Корнелия сосредоточила взгляд ясных карих очей на особо волнующем кусочке каплуна в своей тарелке, потом взяла нож и принялась за дело, не зная пощады. Даже будучи ребёнком минейра и фрау Ван–дер–Эйде из Веере в Зеландии, жена беспокоилась о них меньше, чем моя мать. Корнелис Ван–дер–Эйде–младший задумался над вопросом, как будто это была сложная навигационная задача.
— Йа, миледи Рейвенсден, они в добром здравии. Отец собирается стать бургомистром Веере в этом году или в следующем. Матушку беспокоят катар и подагра, но в остальном…
— Как и всех нас, Корнелис, в нашем–то возрасте — ответила моя мать, пресекая дальнейшее обсуждение симптомов фрау Ван–дер–Эйде со всей присущей ей любезностью.

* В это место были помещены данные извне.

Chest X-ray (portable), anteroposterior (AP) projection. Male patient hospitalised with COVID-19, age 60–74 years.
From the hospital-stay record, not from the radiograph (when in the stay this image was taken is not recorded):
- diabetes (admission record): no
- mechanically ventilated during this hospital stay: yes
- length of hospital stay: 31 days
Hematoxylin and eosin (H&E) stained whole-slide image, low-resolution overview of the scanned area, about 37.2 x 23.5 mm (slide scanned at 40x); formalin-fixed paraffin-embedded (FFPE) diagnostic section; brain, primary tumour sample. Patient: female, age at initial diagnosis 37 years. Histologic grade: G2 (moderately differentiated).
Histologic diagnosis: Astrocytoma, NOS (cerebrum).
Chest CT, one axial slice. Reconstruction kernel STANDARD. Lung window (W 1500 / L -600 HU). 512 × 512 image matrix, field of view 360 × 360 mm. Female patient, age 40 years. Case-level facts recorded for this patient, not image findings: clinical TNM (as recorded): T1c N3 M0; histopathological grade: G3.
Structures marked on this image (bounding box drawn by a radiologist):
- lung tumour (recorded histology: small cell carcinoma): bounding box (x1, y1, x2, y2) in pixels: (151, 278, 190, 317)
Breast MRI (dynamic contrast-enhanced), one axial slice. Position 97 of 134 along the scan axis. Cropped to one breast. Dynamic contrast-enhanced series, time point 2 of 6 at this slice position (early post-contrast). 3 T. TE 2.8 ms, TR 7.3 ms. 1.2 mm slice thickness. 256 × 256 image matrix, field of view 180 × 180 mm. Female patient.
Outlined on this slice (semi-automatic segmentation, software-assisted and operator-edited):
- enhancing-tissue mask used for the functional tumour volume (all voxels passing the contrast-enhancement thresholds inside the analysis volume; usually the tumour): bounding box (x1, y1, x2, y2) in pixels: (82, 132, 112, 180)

Она не отличалась терпением, даже когда была самой стройной и яркой красавицей при дворе, теперь же — с согбенной артритом спиной и негнущимися пальцами — не прощала слабостей никому. Моя матушка посмотрела на своего зятя, слегка склонив голову набок, в манере, обычно приберегаемой для особо нудных арендаторов или для Корнелии. Тот редкий и желанный случай, подумал я с горечью, когда они могут сосредоточить общий огонь на госте, вместо того чтобы обмениваться колкостями друг с другом. Мгновение она хранила молчание, потом взглянула в свою тарелку и, очевидно, решила, что осталась лишь одна тема для разговора, способная удержать его от возвращения к флоту, политике или семейству Ван–дер–Эйде.
— Каплун вам по вкусу, смею надеяться?
Само собой, мнение зятя о каплуне её нисколько не интересовало. Хотя мать никогда не озвучивала своих взглядов, я подозревал, что почти с первых минут она сожалела, что позволила младшему сыну взять невесту из этого рода бюргеров.
Рождённый от отчаяния и нужды Квинтонов в беспросветные дни изгнания, брачный контракт обеспечил семье Ван–дер–Эйде кровное родство с английской аристократией, позволив чуть с большей гордостью прогуливаться к собору в Веере каждое воскресенье. По правде говоря, мне досталась такая милая, остроумная, музыкальная и преданная супруга, совершенно не похожая на своих родителей и брата, что иногда у меня возникало невероятное предположение, будто фрау Ван–дер–Эйде наставила мужу рога с каким–нибудь экзотическим заморским наёмником, случайно проезжавшим через Веере осенью 1638‑го по пути на войну. Однако, хоть я и был полностью доволен Корнелией, Квинтоны так и не получили обещанного за ней доброго приданого, которое сильно поправило бы жалкое финансовое положение моей семьи. При всей своей мещанской невозмутимости, Корнелис Ван–дер–Эйде–старший оказался на удивление уклончив в этом деле. Речь всегда заходила о каких–то неясных проблемах на страховой бирже в Амстердаме или о трудностях с грузом из Смирны. Либо, в другой раз, из Батавии.